Na Bahia de 1822, para a maioria dos proprietários de escravos, terras, canaviais, engenhos, currais de gado e sobrados era indiferente que o Brasil fosse monárquico absolutista ou constitucional, se separasse ou permanecesse vinculado a Portugal, com uma única condição: a garantia de que a escravidão permaneceria intocada. A escravidão estava de tal forma enraizada no Brasil que resistiu a todas as pressões exercidas contra ela pela Grã-Bretanha, a maior potência econômica e militar da época e cuja opinião pública exigia a imediata abolição do tráfico negreiro.

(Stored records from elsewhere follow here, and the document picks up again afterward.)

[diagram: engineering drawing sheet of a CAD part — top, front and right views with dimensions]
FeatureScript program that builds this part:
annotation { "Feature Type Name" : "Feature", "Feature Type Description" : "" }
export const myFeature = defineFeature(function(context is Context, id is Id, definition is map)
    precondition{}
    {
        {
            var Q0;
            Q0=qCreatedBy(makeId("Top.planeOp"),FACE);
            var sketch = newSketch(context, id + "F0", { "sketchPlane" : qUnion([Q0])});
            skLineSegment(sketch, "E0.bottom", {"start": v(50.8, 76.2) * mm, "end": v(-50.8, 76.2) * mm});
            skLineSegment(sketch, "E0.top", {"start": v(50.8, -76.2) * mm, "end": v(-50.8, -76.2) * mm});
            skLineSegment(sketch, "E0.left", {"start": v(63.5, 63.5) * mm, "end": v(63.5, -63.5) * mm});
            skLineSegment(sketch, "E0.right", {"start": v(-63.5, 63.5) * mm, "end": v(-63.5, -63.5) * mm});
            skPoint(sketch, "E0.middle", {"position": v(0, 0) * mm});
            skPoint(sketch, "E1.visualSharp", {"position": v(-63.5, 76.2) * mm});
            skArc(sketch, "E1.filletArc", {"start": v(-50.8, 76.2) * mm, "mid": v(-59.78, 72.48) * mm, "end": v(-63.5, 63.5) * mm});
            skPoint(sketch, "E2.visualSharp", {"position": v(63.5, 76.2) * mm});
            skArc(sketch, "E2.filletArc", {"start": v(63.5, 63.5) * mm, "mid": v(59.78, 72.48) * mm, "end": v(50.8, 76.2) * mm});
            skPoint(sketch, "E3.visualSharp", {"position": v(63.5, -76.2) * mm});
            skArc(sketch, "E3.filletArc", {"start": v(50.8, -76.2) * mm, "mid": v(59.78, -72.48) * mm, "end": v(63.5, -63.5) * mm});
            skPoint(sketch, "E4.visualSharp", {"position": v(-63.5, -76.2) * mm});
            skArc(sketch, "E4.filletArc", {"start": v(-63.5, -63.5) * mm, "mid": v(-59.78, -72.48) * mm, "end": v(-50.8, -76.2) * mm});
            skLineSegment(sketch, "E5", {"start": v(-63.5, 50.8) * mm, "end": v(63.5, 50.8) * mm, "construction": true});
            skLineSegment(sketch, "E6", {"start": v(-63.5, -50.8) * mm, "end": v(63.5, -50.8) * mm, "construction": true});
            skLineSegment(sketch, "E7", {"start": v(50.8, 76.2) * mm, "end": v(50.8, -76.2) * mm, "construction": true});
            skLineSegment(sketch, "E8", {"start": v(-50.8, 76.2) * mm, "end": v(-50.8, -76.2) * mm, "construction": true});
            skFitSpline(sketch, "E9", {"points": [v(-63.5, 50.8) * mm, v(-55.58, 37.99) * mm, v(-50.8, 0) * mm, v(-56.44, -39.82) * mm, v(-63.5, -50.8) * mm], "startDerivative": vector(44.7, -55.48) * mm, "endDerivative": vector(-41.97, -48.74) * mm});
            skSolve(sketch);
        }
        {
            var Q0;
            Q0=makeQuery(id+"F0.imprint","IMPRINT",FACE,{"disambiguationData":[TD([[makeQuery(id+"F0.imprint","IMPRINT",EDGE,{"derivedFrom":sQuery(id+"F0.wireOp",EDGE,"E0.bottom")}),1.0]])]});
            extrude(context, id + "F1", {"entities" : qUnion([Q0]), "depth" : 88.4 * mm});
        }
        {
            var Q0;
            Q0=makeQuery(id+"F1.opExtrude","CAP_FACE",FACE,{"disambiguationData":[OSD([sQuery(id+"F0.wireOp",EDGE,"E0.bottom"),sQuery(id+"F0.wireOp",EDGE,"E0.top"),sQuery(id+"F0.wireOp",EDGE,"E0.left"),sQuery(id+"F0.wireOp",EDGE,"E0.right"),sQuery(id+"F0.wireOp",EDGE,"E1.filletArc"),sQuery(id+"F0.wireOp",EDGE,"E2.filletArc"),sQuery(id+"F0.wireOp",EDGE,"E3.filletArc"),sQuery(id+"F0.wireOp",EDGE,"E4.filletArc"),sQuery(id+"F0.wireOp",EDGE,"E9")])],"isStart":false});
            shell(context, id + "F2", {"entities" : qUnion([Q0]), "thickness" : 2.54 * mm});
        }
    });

Nas negociações para o reconhecimento da Independência, a abolição do tráfico se tornou questão de honra para o governo britânico. Como resultado dessas negociações, D. Pedro assinou em 1826 um novo acordo com a Grã-Bretanha, no qual se comprometia a extinguir o tráfico quatro anos mais tarde, em 1830.

A decisão só foi oficializada em 1831, que também declarava livres todos os escravos vindos de fora do império e impunha penas aos traficantes. E, como nas ocasiões anteriores, não passou de promessa. Entre 1830 e 1839 entraram no Brasil mais de 400 mil negros africanos e o motivo foi o crescimento das lavouras de café.

As expectativas frustradas em 1822 se materializaram em rebeliões nos anos seguintes por todo o Brasil e contribuíram para aumentar as dificuldades da Regência, o período de transição entre a abdicação de D. Pedro I em 1831 e a maioridade de seu filho D. Pedro II, em 1840. Movimentos como a Guerra dos Cabanos, em Pernambuco (1832), a Balaiada, no Maranhão e no Piauí (1834), a Cabanagem, no Pará (1831) e a Revolta dos Malês, na Bahia (1835), tinham caráter difuso, com reivindicações difíceis de entender, mas nasceram sempre de camadas mais humildes da população. É um passivo que o Brasil carrega até hoje.